What does good experimentation look like?
Having designed, up-skilled and scaled business experimentation across tens of teams (and together with tons of brilliant talent) over the last four years, there are two key KPIs (maybe somewhat non-traditional) that I’ve found are the most important indicators of successful experimentation.
Surprise
A complex environment is an environment where there are too many moving parts, where making predictions are guesswork at best.
When I’ve asked colleagues and clients to describe their work everyone responds that they are operating in a complex environment, where they are not in control, but their job is to figure out what is happening and make the best possible decisions at the speed of their customers.
To do this they can use experimentation, but there are two types of experimentation:
You can use experimentation to charge or confirm a preset course making optimal decisions between option A and B along the way.
Or you can use experimentation to venture into the unknown (which is a vastly bigger space than what we know). To see if there are untapped opportunities that hadn’t been thought of or we didn’t even know existed.
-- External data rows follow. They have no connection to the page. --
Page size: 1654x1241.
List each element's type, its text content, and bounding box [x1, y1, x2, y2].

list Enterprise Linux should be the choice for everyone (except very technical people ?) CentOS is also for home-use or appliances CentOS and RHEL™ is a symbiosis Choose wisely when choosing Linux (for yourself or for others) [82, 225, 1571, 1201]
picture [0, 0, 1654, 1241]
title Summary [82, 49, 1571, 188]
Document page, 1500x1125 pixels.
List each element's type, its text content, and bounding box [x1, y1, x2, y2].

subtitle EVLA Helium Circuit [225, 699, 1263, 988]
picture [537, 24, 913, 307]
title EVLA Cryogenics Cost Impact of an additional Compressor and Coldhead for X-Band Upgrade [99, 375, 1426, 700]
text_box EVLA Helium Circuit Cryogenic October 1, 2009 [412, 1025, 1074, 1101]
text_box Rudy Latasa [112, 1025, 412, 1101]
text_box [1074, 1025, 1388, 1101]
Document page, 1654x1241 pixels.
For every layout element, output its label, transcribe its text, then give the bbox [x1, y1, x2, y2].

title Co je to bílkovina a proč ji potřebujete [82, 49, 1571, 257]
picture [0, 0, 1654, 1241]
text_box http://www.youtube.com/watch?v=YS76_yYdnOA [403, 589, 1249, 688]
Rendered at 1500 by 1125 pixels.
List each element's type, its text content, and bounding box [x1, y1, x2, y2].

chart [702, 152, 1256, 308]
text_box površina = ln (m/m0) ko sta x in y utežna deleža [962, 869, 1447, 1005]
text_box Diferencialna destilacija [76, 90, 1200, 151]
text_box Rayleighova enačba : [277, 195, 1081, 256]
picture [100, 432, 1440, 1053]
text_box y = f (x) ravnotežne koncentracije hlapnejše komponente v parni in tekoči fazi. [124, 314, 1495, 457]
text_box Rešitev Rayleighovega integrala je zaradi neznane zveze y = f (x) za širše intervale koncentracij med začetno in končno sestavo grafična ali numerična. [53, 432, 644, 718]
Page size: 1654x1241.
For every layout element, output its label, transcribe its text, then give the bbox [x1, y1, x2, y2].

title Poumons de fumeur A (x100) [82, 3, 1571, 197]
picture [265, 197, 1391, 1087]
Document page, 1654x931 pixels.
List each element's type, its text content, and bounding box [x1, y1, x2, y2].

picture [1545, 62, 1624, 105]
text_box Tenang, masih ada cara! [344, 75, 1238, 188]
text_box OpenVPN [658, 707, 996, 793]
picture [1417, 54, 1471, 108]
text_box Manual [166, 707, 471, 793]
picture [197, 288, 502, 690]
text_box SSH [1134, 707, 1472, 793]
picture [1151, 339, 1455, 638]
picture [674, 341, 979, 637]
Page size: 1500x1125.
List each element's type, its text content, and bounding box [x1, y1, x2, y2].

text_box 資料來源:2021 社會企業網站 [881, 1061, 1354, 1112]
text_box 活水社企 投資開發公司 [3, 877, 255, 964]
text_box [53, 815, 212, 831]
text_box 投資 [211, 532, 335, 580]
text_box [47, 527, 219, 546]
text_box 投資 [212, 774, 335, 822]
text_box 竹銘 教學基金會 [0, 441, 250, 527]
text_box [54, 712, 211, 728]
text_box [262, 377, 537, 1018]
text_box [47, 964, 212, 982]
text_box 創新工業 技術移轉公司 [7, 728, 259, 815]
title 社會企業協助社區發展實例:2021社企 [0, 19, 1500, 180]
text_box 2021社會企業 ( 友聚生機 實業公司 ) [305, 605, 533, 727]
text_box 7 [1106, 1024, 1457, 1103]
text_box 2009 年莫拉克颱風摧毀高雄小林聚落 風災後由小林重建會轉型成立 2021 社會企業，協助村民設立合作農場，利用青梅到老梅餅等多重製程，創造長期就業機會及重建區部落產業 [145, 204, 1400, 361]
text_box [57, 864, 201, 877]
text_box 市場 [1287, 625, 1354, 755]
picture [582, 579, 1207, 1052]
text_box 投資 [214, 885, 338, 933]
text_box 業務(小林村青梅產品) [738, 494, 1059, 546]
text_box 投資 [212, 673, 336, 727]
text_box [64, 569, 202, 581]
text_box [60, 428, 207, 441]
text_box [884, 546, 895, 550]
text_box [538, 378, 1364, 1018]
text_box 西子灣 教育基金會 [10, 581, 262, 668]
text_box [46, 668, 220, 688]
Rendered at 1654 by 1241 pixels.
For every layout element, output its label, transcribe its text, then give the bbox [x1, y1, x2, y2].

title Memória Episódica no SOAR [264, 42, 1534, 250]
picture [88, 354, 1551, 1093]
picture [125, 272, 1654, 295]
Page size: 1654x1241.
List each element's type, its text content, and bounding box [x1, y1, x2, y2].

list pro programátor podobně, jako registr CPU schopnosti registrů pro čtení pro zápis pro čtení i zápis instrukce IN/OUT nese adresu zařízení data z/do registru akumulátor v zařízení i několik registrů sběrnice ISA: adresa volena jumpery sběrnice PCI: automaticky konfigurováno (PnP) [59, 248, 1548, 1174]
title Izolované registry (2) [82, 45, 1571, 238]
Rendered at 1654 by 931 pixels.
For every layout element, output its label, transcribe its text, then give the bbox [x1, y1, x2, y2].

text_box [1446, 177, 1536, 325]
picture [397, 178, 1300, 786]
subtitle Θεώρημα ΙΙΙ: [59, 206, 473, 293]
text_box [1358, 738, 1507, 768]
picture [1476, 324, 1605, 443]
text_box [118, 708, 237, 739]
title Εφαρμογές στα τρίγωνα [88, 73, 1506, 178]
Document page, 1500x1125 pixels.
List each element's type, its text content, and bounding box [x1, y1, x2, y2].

If we are in a complex environment where the job is not to know the answer, but to figure it out as fast as possible. Where the environment can make unanticipated changes all the time and where there are probably lots more opportunities in what we don’t know than what we do, then the latter form of experimentation is the better one.
And one of the best ways to measure if we are using experimentation to venture into the previously unknown is to check how often we are surprised by what we learn from our experiments.
By measuring if we are surprised or not, the frequency of our surprises and the significance of them we can get a good indication if we are using experimentation to learn something significant or just to make adjustments to what we already know.
Zero Marginal Cost
The cost of an experiment is critical.
Zero marginal cost refers to the additional cost of doing something after you did it once. How much does it cost to run additional experiments?
The higher the cost the more picky the organization will be. Making sure we only opt for experiments that are already the most valuable to us (which are usually the safer and more predictable experiments). If we can only bet on a few horses, we tend to choose the ones that most closely resemble what we are already doing.
The lower the cost the more experiments we can run. This opens the team to creativity, adventurism and more explorative assumptions to test. “What if”, “maybe”, and “why not” might be more frequent words used when making decisions about an experiment.
The most amazing teams I’ve seen have found ways to find, plan, run and learn from experiments at almost no cost. Leading them to run experiments on more and more unexpected and surprising assumptions.
And some of those assumptions have taught them things they didn’t even think was a thing and taking advantage of that learning led to great results.
The more efficient the system and culture of experimentation the organization can build, the more experiments they can run and the more surprises they will get from what they learn. For organizations finding themselves in white water rapids, this can be the game changer.